How does the Cisco Web Security Appliance (WSA) handle Skype Traffic?

Question:

How does the Cisco Web Security Appliance (WSA) handle Skype Traffic?

Environment: Cisco WSA, Skype

Skype is a proprietary Internet telephony (VoIP) network. Skype primarily operates as a peer-to-peer program, thus it does not directly communicate with a central server to operate. Skype can be particularly difficult to block, as it will attempt to connect in many different ways.

Skype connects in the following order of preference:

1. Direct UDP packets to other peers using random port numbers
2. Direct TCP packets to other peers using random port numbers
3. Direct TCP packets to other peers using port 80 and/or port 443
4. Tunneled packets via a web proxy using an HTTP CONNECT to port 443

When deployed in an explicit proxy environment, methods 1-3 will never be sent to the Cisco WSA. In order to block Skype, it must first be blocked from another location in the network. Skype steps 1-3 can be blocked using:

• Firewall: Use NBAR to block Skype version 1. More information is available at http://ciscotips.wordpress.com/2006/06/07/how-to-block-skype/
• Cisco IPS (ASA): The Cisco ASA can potentially detect and block Skype via signatures.

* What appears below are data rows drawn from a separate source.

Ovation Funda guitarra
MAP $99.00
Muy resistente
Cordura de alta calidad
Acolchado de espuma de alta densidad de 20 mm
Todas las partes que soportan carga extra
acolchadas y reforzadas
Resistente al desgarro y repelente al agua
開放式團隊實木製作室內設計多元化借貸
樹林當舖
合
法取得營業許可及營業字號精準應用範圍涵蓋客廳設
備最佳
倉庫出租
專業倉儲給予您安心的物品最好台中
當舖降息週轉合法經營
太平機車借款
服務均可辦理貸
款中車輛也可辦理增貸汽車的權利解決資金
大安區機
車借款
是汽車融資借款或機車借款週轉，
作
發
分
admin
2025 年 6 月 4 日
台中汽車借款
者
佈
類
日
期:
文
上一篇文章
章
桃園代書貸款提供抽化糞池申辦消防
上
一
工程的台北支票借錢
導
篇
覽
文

When Skype falls back to using an explicit proxy, Skype deliberately provides no client details in the HTTP CONNECT request (no user-agent string either). This makes it difficult to differentiate between Skype and a valid CONNECT request. Skype will always connect to port 443 and the destination address is always an IP address.

Example:

CONNECT 10.129.88.111:443 HTTP/1.0
Proxy-Connection: keep-alive

The following Access policy will block any CONNECT requests through the WSA which matches IP addresses and port 443. This will match all Skype traffic. However, non-Skype programs trying to tunnel to an IP address on port 443 will be blocked as well.

Blocking Skype - Explicit environment with HTTPS Proxy disabled

Create a custom URL category to match IP and port 443 traffic:

1. Navigate to "Security Manager" -> "Custom URL Categories" -> "Add Custom Category".
2. Fill out "Category Name" and expand "Advanced".
3. Use "[0-9]+\.[0-9]+\.[0-9]+\.[0-9]+" in the Regular Expression window.

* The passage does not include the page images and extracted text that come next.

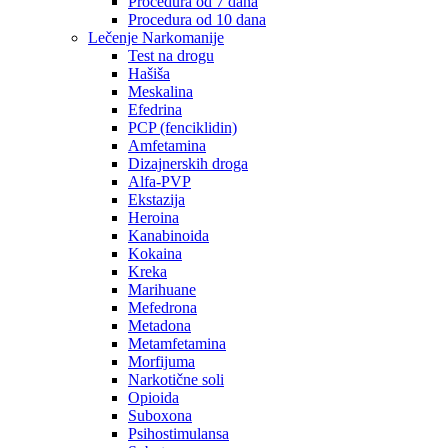
Procedura od 7 dana
Procedura od 10 dana
Lečenje Narkomanije
Test na drogu
Hašiša
Meskalina
Efedrina
PCP (fenciklidin)
Amfetamina
Dizajnerskih droga
Alfa-PVP
Ekstazija
Heroina
Kanabinoida
Kokaina
Kreka
Marihuane
Mefedrona
Metadona
Metamfetamina
Morfijuma
Narkotične soli
Opioida
Suboxona
Psihostimulansa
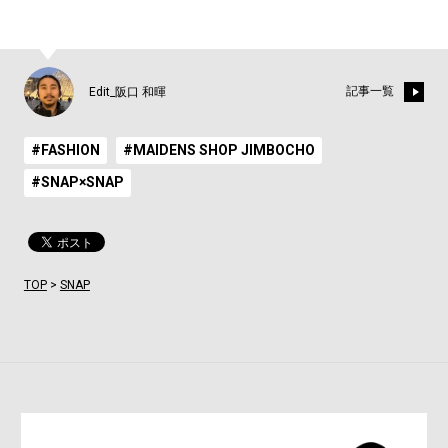
記事一覧
Edit_阪口 和暉
#FASHION
#MAIDENS SHOP JIMBOCHO
#SNAP×SNAP
TOP
>
SNAP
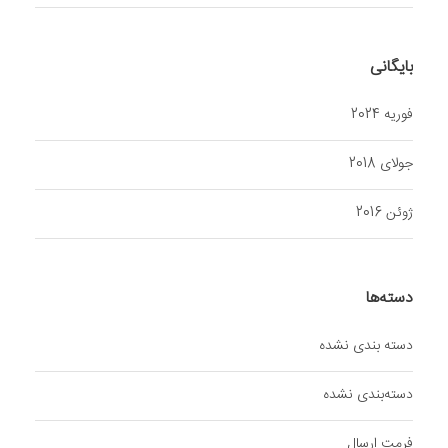
بایگانی
فوریه 2024
جولای 2018
ژوئن 2016
دسته‌ها
دسته بندی نشده
دسته‌بندی نشده
فرمت ارسال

Set this category to deny in the Access Policies:

1. Navigate to "Web Security Manager" -> "Access Policies".
2. Click the link under the "URL Categories" column for the appropriate policy group.
3. In the "Custom URL Category Filtering" section, choose "Block" for the new Skype category.
4. Submit and commit the changes

Note: Explicit CONNECT requests can only be blocked if the HTTPS proxy service is disabled!

When the WSA HTTPS decryption is enabled, Skype traffic may most likely break because it is not purely HTTPS traffic (despite using CONNECT and port 443). This will result in a 502 error generated by the WSA and the connection will be dropped. Any real HTTPS web traffic to an IP address will continue to work (although it will be decrypted on the WSA).

Blocking Skype - Explicit / transparent environment with HTTPS Proxy enabled

Create a custom category to match IP and port 443 traffic:

1. Navigate to "Security Manager" -> "Custom URL Categories" -> "Add Custom Category".
2. Fill out "Category Name" and expand "Advanced".
3. Use "[0-9]+\.[0-9]+\.[0-9]+\.[0-9]+" in the Regular Expression window.

Set this category to decrypt in the Decryption Policies:

1. Navigate to "Web Security Manager" -> "Decryption Policies".
2. Click the link under the "URL Categories" column for the appropriate policy group.
3. In the "Custom URL Category Filtering" section, choose "Decrypt" for the new Skype category.
4. Submit and commit the changes.

Note: Since Skype traffic is sent to an IP, it will be considered as part of the "Uncategorized URLs". The same effect as above will occur depending on whether the action is to decrypt or passthrough.